Howth Head ( Ceann Bhinn Éadair in Irish) is a peninsula northeast of Dublin in Ireland. Howth falls under the local control of Fingal County Council. Entry to the cape is Sutton while bynHowth and the port is on the north shore. Baily Lighthouse is located on the southeastern part of Howth Head. Nearby are the districts of Baldoyle and Portmarnock.

History

The earliest mention of the peninsula was on a map printed Claudius Ptolemy, where it was called Edri Deserta or Greek Edrou Heremos . It was described as an island, but it is unclear whether this was due to actual separation from the cape or incorrect data cartographer.

Place

Originally an island, [ citation needed ] Howth Head is connected to the mainland by a narrow strip of land, or tombolo, and forms the northern boundary of the large crescent of Dublin Bay, roughly corresponding to Killiney Hill to the south.

nature

Most of the cape is undulating, with peaks 171 m Black Linn, the Ben of Howth, on a side street off the Green Hill Quarries on Loughereen Hills, Shielmartin Hill (163 m) overlooking Carrickbrack Road, Carrickbrack and Dun Hill. There are also steep areas such as and Muck Rock (Carrickmore), and Kilrock, and there are steep sea cliffs around parts, especially on the north coast. Gorse grows in many places on the Cape. Fires are common during dry summers.

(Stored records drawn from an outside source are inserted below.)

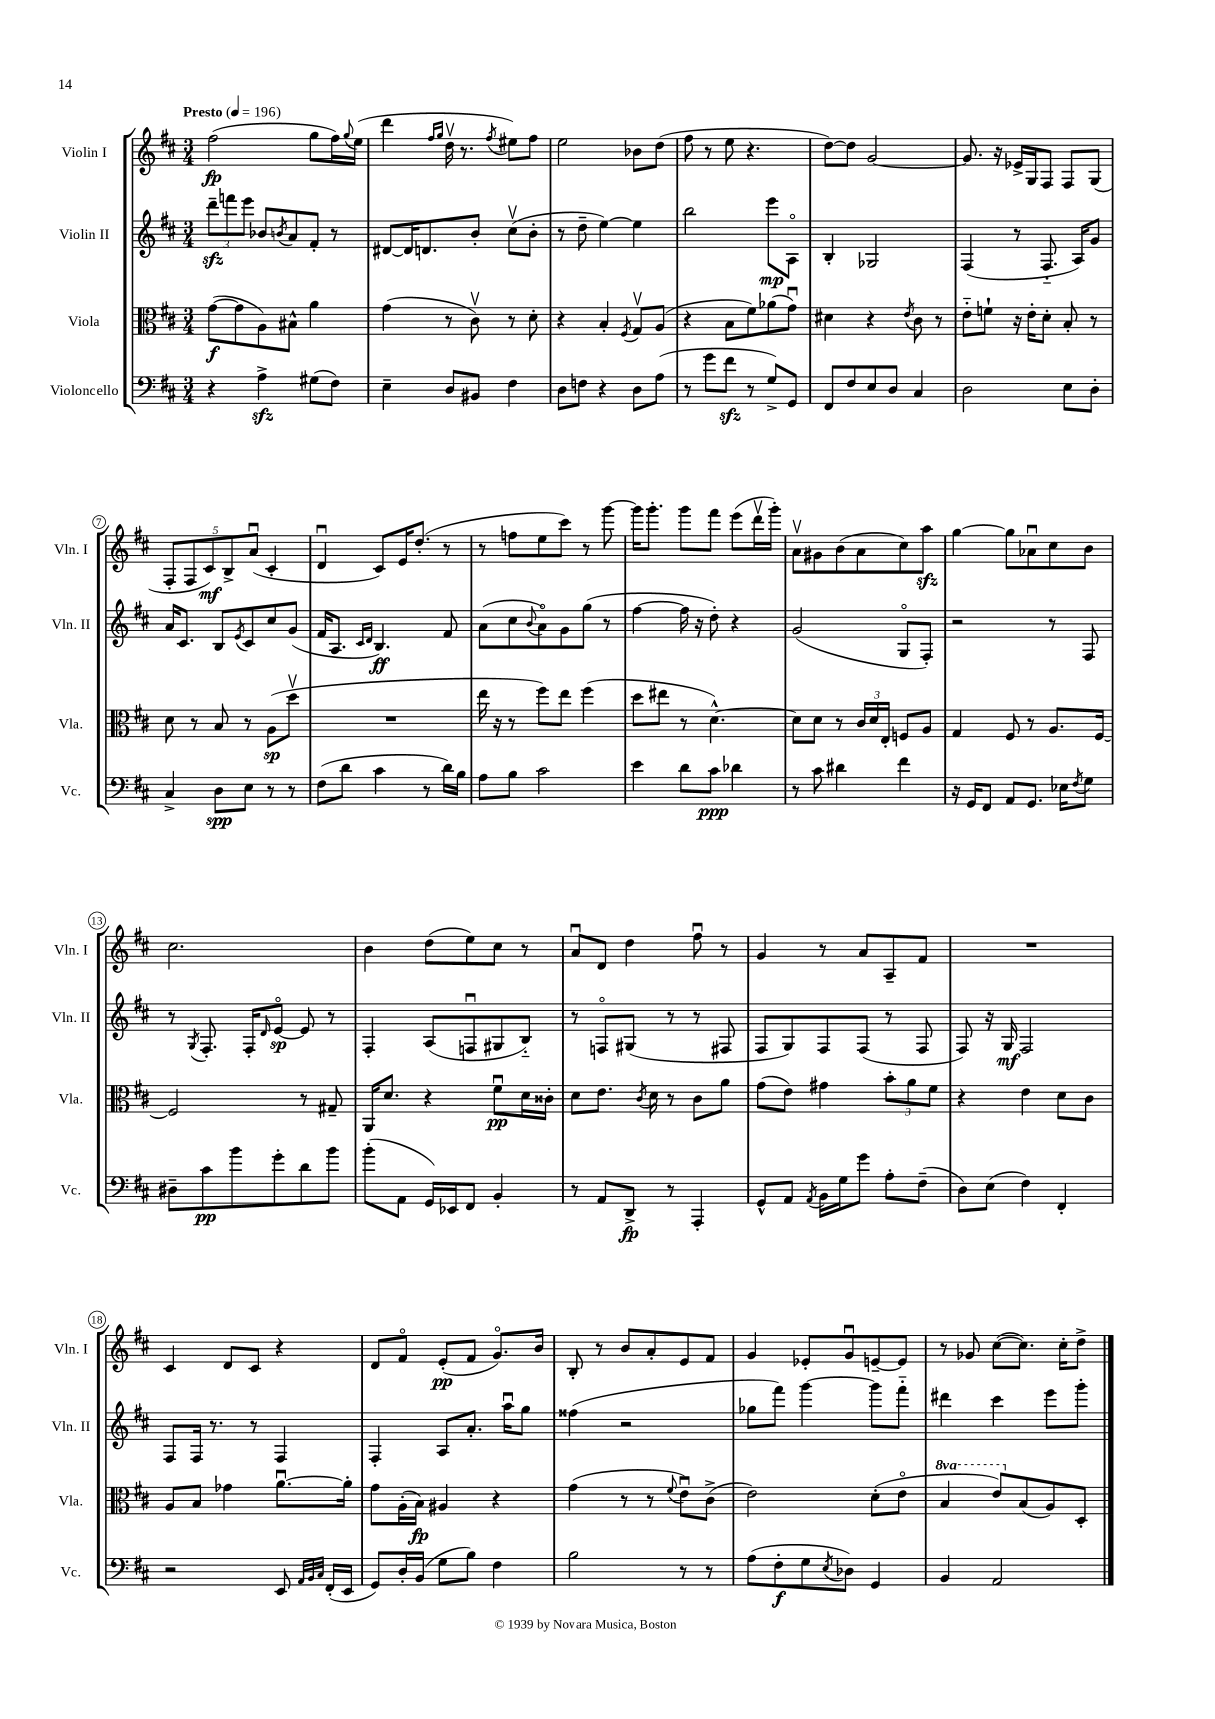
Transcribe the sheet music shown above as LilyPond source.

<<
\new StaffGroup <<
\new Staff = "s0" \with { instrumentName = "Violin I" shortInstrumentName = "Vln. I" } {
    \clef treble \key d \major \numericTimeSignature \time 3/4 \tempo "Presto" 4 = 196
    fis''2\fp( g''8 fis''16) \appoggiatura { g''8 } e''16( |
    d'''4 \grace { fis''16 g''16 } d''16\upbow r8. \acciaccatura { fis''8 } eis''8) fis''8 |
    e''2 bes'8 d''8( |
    fis''8 r8 e''8 r4. |
    d''8~) d''8 g'2~ |
    g'8. r16 ees'16-> g16 fis8 fis8 g8( |
    \tuplet 5/4 { fis8-. fis8 cis'8\mf) b8-> a'8\downbow( } cis'4-. |
    d'4\downbow cis'8) e'16 d''8.-.( r8 |
    r8 f''8 e''8 cis'''8) r8 g'''8~ |
    g'''16 g'''8.-. g'''8 fis'''8 e'''8( d'''16\upbow g'''16-.) |
    a'8\upbow gis'8 b'8( a'8 cis''8) a''8\sfz |
    g''4~ g''8 aes'8\downbow cis''8 b'8 |
    cis''2. |
    b'4 d''8( e''8) cis''8 r8 |
    a'8\downbow d'8 d''4 fis''8\downbow r8 |
    g'4 r8 a'8 a8-- fis'8 |
    R2. |
    cis'4 d'8 cis'8 r4 |
    d'8 fis'8\flageolet e'8-.\pp( fis'8 g'8.\flageolet) b'16 |
    b8-. r8 b'8 a'8-. e'8 fis'8 |
    g'4 ees'8-. g'8\downbow e'8~-- e'8 |
    r8 ges'8 cis''8~( cis''8.) cis''16-. d''8-> \bar "|." |
}
\new Staff = "s1" \with { instrumentName = "Violin II" shortInstrumentName = "Vln. II" } {
    \clef treble \key d \major \numericTimeSignature \time 3/4
    \tuplet 3/2 { d'''8--\sfz f'''8 e'''8 } bes'8 \acciaccatura { b'8 } a'8 fis'8-. r8 |
    dis'8~ dis'16 d'8. b'8-. cis''8\upbow( b'8-. |
    r8 d''8-- e''4~) e''4 |
    b''2 e'''8\mp a8\flageolet |
    b4-. ges2 |
    fis4( r8 fis8.-_ a16) g'8 |
    a'16 cis'8. b8 \acciaccatura { e'8 } cis'8 cis''8 g'8( |
    fis'16 a8. \grace { cis'16 d'16 } b4.\ff) fis'8 |
    a'8( cis''8 \appoggiatura { b'8 } a'8\flageolet) g'8 g''8( r8 |
    fis''4~ fis''16 r16 d''8-.) r4 |
    g'2( g8\flageolet fis8-.) |
    r2 r8 fis8 |
    r8 \acciaccatura { g8 } fis8.-. fis16-. \grace { d'16 } e'8~\flageolet\sp e'8 r8 |
    fis4-. a8( f8\downbow gis8 b8-_) |
    r8 f8\flageolet gis8( r8 r8 fis8 |
    fis8 g8) fis8 fis8( r8 fis8 |
    fis8) r16 g16\mf fis2 |
    fis8 fis16 r8. r8 fis4 |
    fis4-. a8 a'8.-. a''16\downbow g''8 |
    fisis''4( r2 |
    ges''8 fis'''8) g'''4~ g'''8 fis'''8-_ |
    dis'''4 cis'''4 e'''8 g'''8-. \bar "|." |
}
\new Staff = "s2" \with { instrumentName = "Viola" shortInstrumentName = "Vla." } {
    \clef alto \key d \major \numericTimeSignature \time 3/4 \set Staff.ottavationMarkups = #ottavation-simple-ordinals
    g'8~\f( g'8 a8) bis8-^ a'4 |
    g'4( r8 cis'8\upbow) r8 d'8-. |
    r4 b4-. \acciaccatura { fis8 } g8\upbow a8( |
    r4 b8 fis'8) aes'8( g'8\downbow) |
    dis'4 r4 \acciaccatura { e'8 } cis'8 r8 |
    e'8-_ f'8-! r16 e'16-. d'8-. b8-. r8 |
    d'8 r8 b8 r8 a8\sp( d''8\upbow |
    R2. |
    e''16 r16 r8 fis''8) e''8 fis''4( |
    d''8 eis''8 r8 d'4.~-^) |
    d'8 d'8 r8 \tuplet 3/2 { cis'16 d'16 e16-. } f8 a8 |
    g4 fis8 r8 a8. fis16~ |
    fis2 r8 gis8-- |
    a,16 d'8. r4 fis'8\downbow\pp d'16 cisis'16-. |
    d'8 e'8. \acciaccatura { cis'8 } d'16 r8 cis'8 a'8 |
    g'8( e'8) gis'4 \tuplet 3/2 { b'8-. a'8 fis'8 } |
    r4 e'4 d'8 cis'8 |
    a8 b8 ges'4 a'8.~\downbow a'16-. |
    g'8 a16-.( b16\fp) ais4 r4 |
    g'4( r8 r8 \appoggiatura { fis'8 } e'8\downbow) cis'8->( |
    e'2) d'8-.( e'8\flageolet |
    \ottava #1 b'4 e''8) \ottava #0 b8( a8) d8-. \bar "|." |
}
\new Staff = "s3" \with { instrumentName = "Violoncello" shortInstrumentName = "Vc." } {
    \clef bass \key d \major \numericTimeSignature \time 3/4
    r4 a4->\sfz gis8( fis8) |
    e4-- d8 bis,8 fis4 |
    d8 f8 r4 d8 a8( |
    r8 g'8 fis'8\sfz r8 g8->) g,8 |
    fis,8 fis8 e8 d8 cis4 |
    d2 e8 d8-. |
    cis4-> d8\spp e8 r8 r8 |
    fis8( d'8 cis'4 r8 d'16) b16 |
    a8 b8 cis'2 |
    e'4 d'8 cis'8\ppp des'4 |
    r8 cis'8 dis'4 fis'4 |
    r16 g,16 fis,8 a,8 g,8. ees16 \acciaccatura { fis8 } g8 |
    dis8-- cis'8\pp b'8 g'8-. d'8 b'8 |
    b'8-.( a,8 g,16) ees,16 fis,8 b,4-. |
    r8 a,8 d,8->\fp r8 a,,4-. |
    g,8-^ a,8 \acciaccatura { a,8 } b,16 g16 g'8 a8-. fis8--( |
    d8) e8( fis4) fis,4-. |
    r2 e,8 \grace { a,32 b,32 cis32 } fis,16-.( e,16 |
    g,8) d16-. b,16( g8 b8) fis4 |
    b2 r8 r8 |
    a8( fis8-.\f g8 \acciaccatura { e8 } des8) g,4 |
    b,4 a,2 \bar "|." |
}
>>
>>
\layout { \context { \Score \override BarNumber.stencil = #(make-stencil-circler 0.1 0.3 ly:text-interface::print) } }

The cliffs supports a large colony of seabirds, especially razorbills, guillemots, fulmars, gulls and cormorants. The scrubland above supports multiple heathland species, including the skylark, meadow pipit, thorns, Linnet, Stonechat ochbuskskvätta. The most commonly seen birds of prey the kestrel, peregrine falcons and buzzards.

Gallery

  • Howth Head watched from the North Bull Island iDublin Bay
  • Cliffs at Howth Head with Baily guy in Fjärran
  • Baily Lighthouse on the southeastern tip of Howth Head
  • Optics from the Baily lighthouse installed in 1902 and removed in 1972 when the lighthouse was modernized
  • Go on Howth Head

Leisure time

As one of the northern ends of the Dublin Area Rapid Transit system (DART), Howth is a popular destination for day-trippers from the capital.Walkers can choose from a wide range of ways, including the Cliff Walk, which leads to the old cairn on one of Howth’s several summits. On clear days, the Wicklow Mountains can be seen, with Dublin below. Slieve Donard, a 852 meter peak in Northern Ireland may also be visible – a distance of 90 km (56 mi) .Ganska often, Snowdon (1085 m) in the Snowdonia National Park in Wales also seen – a distance of 138 km (86 mi ).

popular culture

Howth Head is the place where Leopold Bloom suggests Molly in James Joyce’s Ulysses . In the short story Eveline, another work by James Joyce is from the collection “Dubliners”, it is mentioned that Eveline and her family once had a picnic on the hill of Howth. Howth Head is also central to Joyce final work, Finnegans Wake, where one of the protagonists, HCE, include representatives of the mountain.

The peninsula has also been in the background of several paintings by Irish artist William Orpen (1878-1931).

Howth Head is mentioned in the text of the title track of Kate Bush’s 1989 album The Sensual World : “… took six large wheels and rolled our bodies / off Howth Head and into the flesh, mmh, yes … ‘. The song is inspired by Molly Bloom’s monologue in Joyce’s “Ulysses.”